Se o colecionador adquire milhares de utensílios e produtos do mesmo estilo ou ordem, é porque ele necessita se ver representado naquela coleção. Quanto mais produtos ele tiver, maior será a coleção. Mesmo que no caso de livros, por exemplo, não consiga ler todos os títulos, os exibirá como se todo aquele montante em sua biblioteca fosse o retrato fiel e majestoso de sua identidade. Daí a idéia da busca incessante por mais e mais obras à sua coleção, ele precisa manter sua identidade, ou seu ego, sempre acima dos demais, para que não caia no drama de se sentir menor, inferiorizado, tanto que esse sentimento também é favorável ao ego, visto que a dor de estar aquém dos demais vai proporcionar que a compulsão seja encarada como necessidade psicológica para que volte a consumir, mais e mais. Assim, se equivale como o viciado que pretende suprir com outra dose, a sua vontade de não sentir mais a angústia da ausência da droga.
Oferecer a negação desse vazio é o trunfo da publicidade! Esse é o método de criar a magia, a ilusão, a forma eficaz de vender utilitários que proclamem o homem herói de seu tempo, sempre encantado e feliz com o que possui.
O “ser vazio” que se alimenta das ilusões para tentar, num mosaico de si mesmo, juntar pedaços de outros seres definindo-se como humano e perfeito; dotado de bens; dotado de vida eterna pelas arestas do ciberespaço sem limites, é o retrato fiel do cidadão consumidor: alguém que vive pela insatisfação incessante do ego.
Nietzsche exigia que se constatasse a crise na sociedade humana.

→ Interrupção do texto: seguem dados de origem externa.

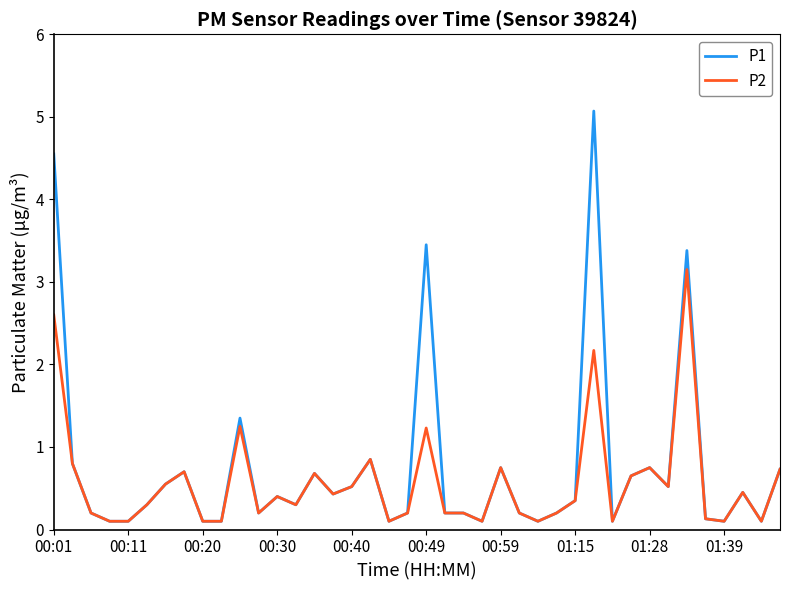

At how many categories does at least one series exceed 0?

40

Essa era a única possibilidade de engendrar um novo pensar de sociedade. Compreender a falência de todas as “verdades” daria condições de observarmos a vida que se apresenta. A negação dessa constatação demonstraria a inutilidade do pensar, sendo que o próprio ato de pensar também estaria fadado ao fracasso.
Se ele denunciou que o “esvaziamento” de valores autênticos levaria à barbárie e a própria destruição da moral e dignidade humana, talvez seja tempo de aceitar a condição atual: já estamos vivendo o vazio maior e como humanos passamos a existir na condição de meros colecionadores de vícios diários.